◆ Work item: Below are entries with pictures in them. Output exactly the lines starting at the line with "framed print: present [172,71,261,137]" and ending at the line with "framed print: none [11,101,77,173]", both included, but not the pictures.

Extracted entries Block Start

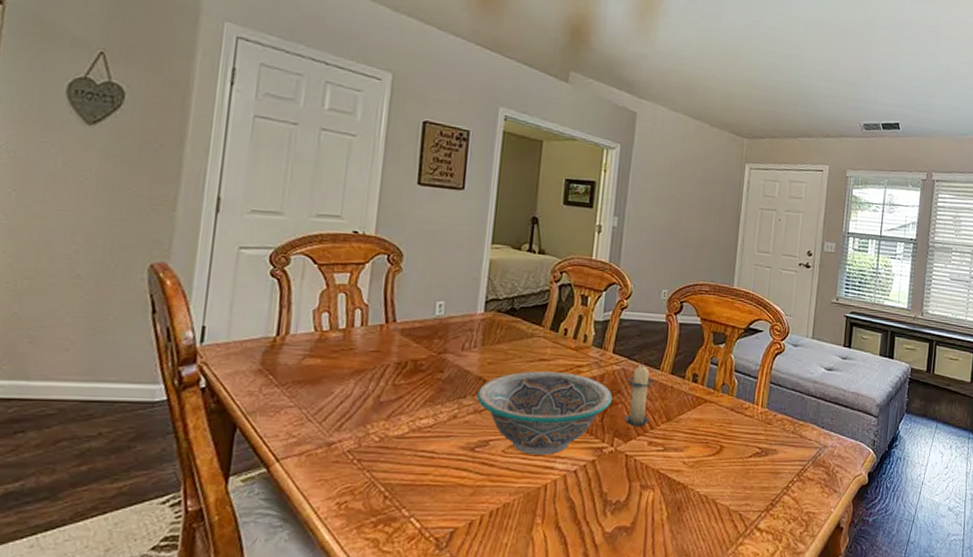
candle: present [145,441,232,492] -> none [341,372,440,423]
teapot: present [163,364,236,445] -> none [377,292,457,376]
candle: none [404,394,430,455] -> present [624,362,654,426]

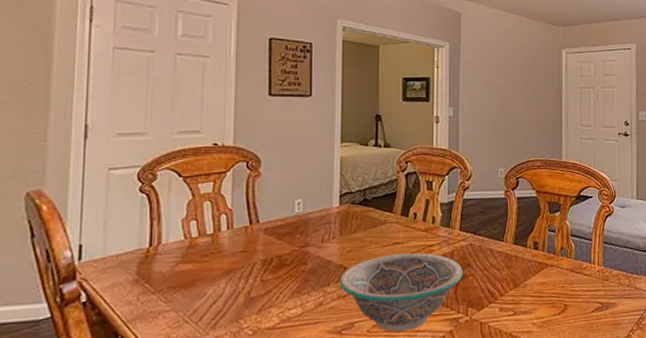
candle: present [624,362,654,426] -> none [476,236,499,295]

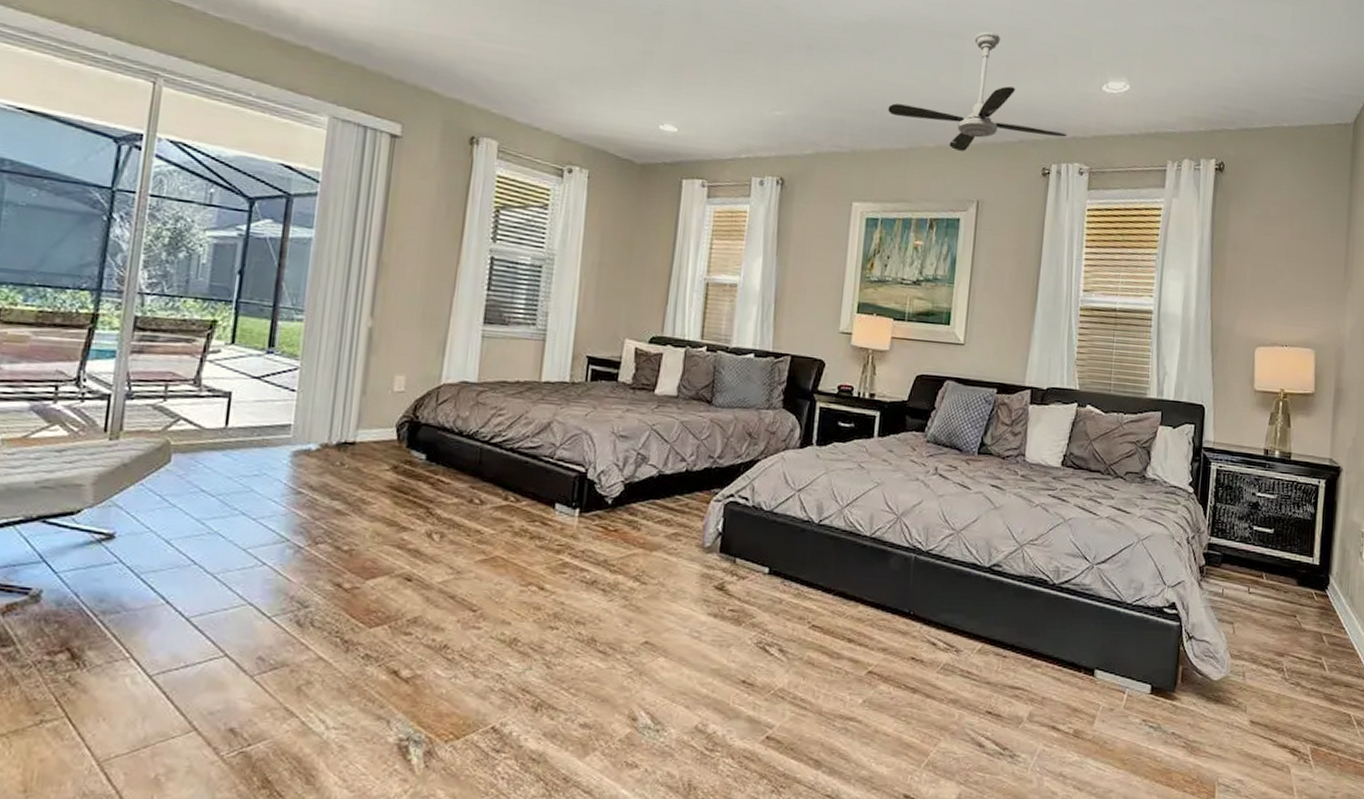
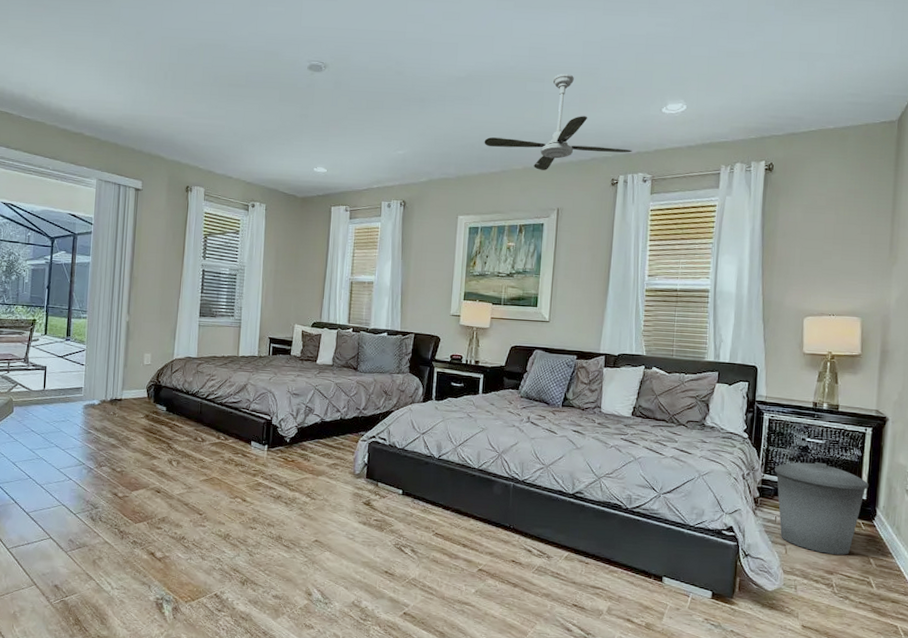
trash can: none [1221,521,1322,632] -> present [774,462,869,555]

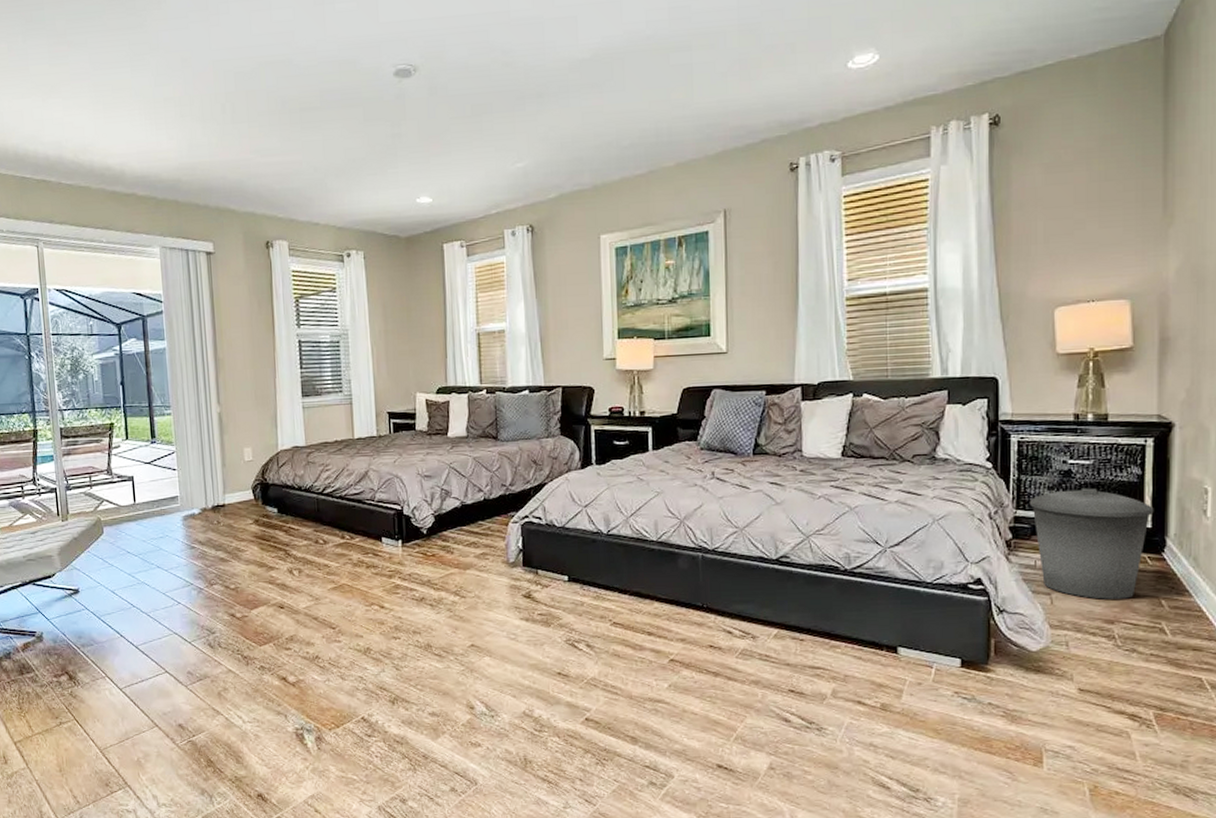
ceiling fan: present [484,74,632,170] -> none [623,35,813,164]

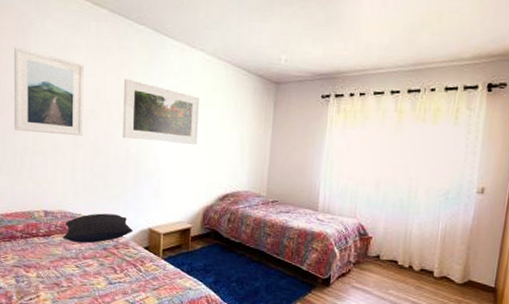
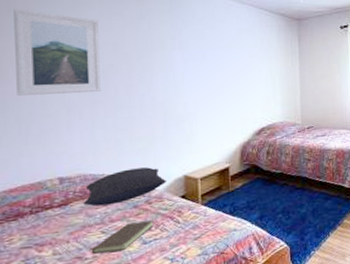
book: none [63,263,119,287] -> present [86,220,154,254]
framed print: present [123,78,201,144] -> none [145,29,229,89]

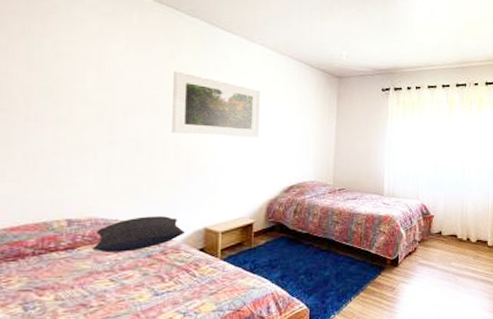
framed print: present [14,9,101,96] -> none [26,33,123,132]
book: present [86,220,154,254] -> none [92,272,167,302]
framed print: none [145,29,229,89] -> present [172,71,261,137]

Extracted entries Block End
Extracted entries Block Start

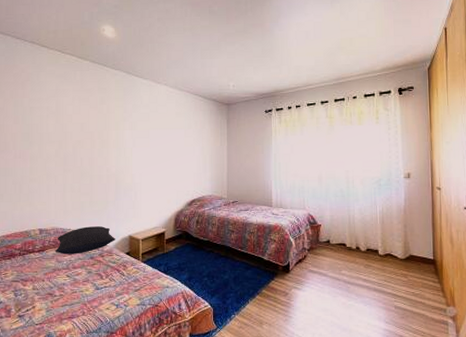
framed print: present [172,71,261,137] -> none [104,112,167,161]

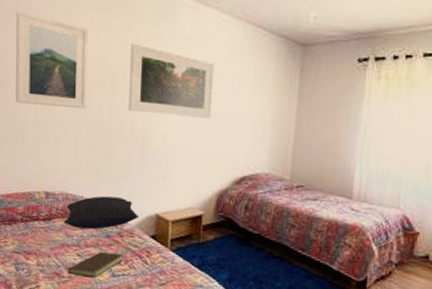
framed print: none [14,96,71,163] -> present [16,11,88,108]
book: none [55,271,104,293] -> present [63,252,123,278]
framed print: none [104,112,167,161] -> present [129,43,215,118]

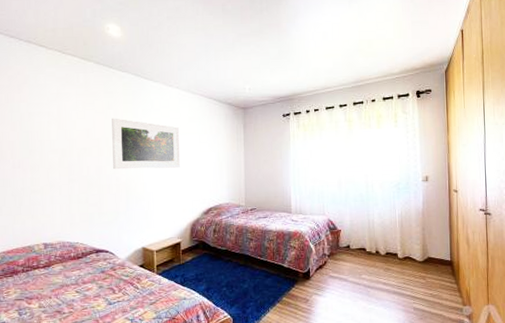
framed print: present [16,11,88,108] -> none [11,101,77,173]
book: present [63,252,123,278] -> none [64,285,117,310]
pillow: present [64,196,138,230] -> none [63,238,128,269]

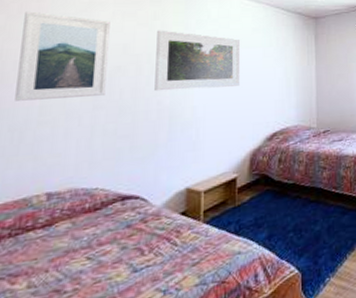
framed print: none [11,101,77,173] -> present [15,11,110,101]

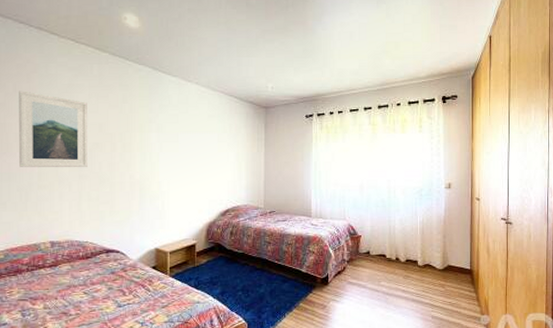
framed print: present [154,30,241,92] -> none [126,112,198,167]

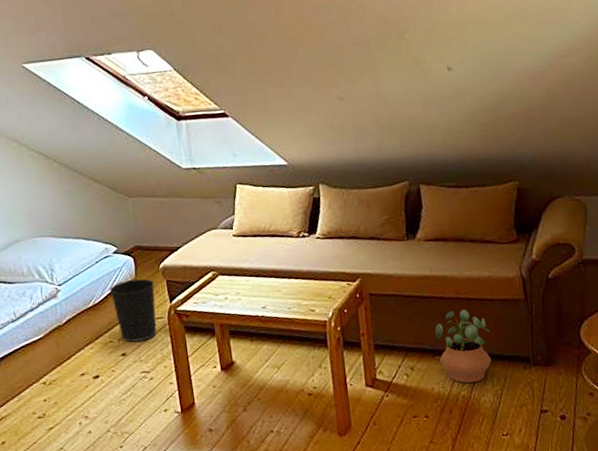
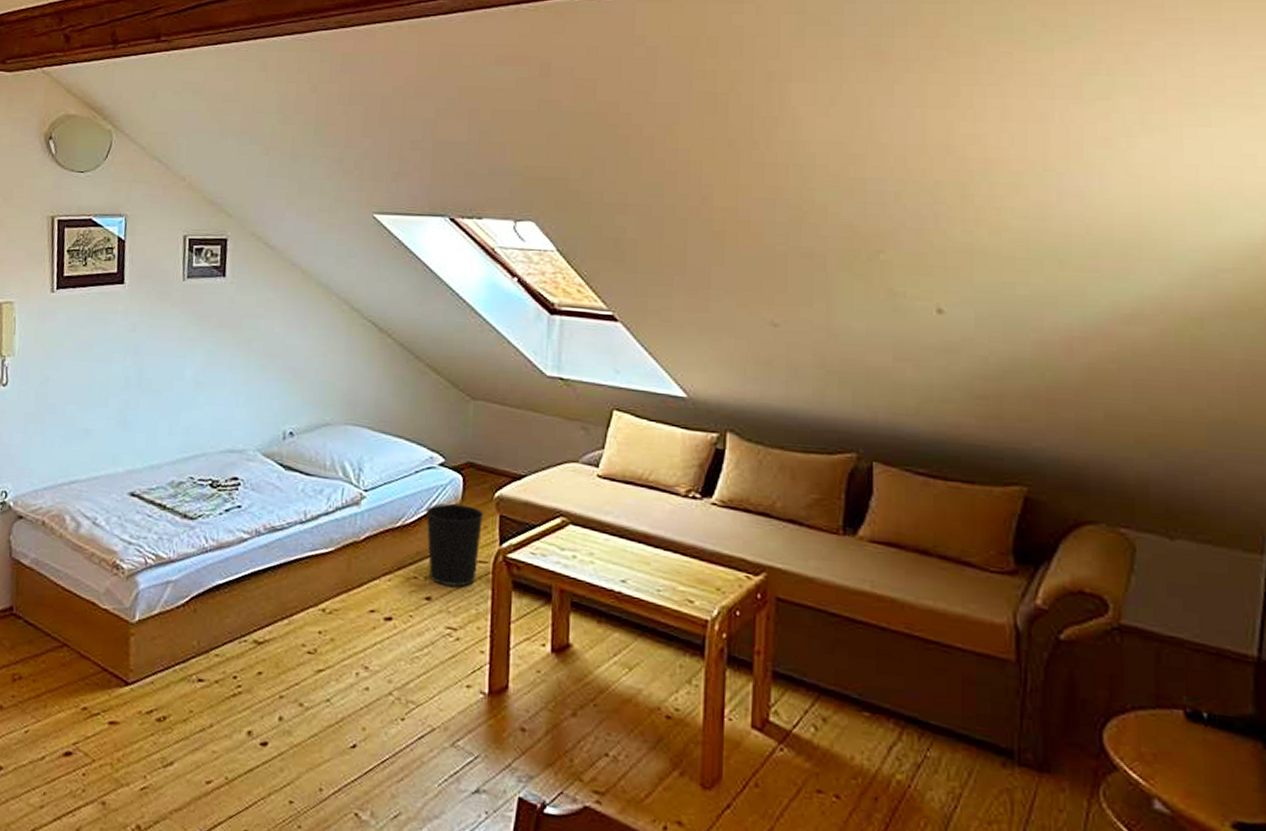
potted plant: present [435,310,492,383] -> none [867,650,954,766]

Extracted entries Block End

◆ Reply:
framed print: present [172,71,261,137] -> none [104,112,167,161]

framed print: none [14,96,71,163] -> present [16,11,88,108]
book: none [55,271,104,293] -> present [63,252,123,278]
framed print: none [104,112,167,161] -> present [129,43,215,118]

framed print: present [16,11,88,108] -> none [11,101,77,173]
book: present [63,252,123,278] -> none [64,285,117,310]
pillow: present [64,196,138,230] -> none [63,238,128,269]

framed print: none [11,101,77,173] -> present [15,11,110,101]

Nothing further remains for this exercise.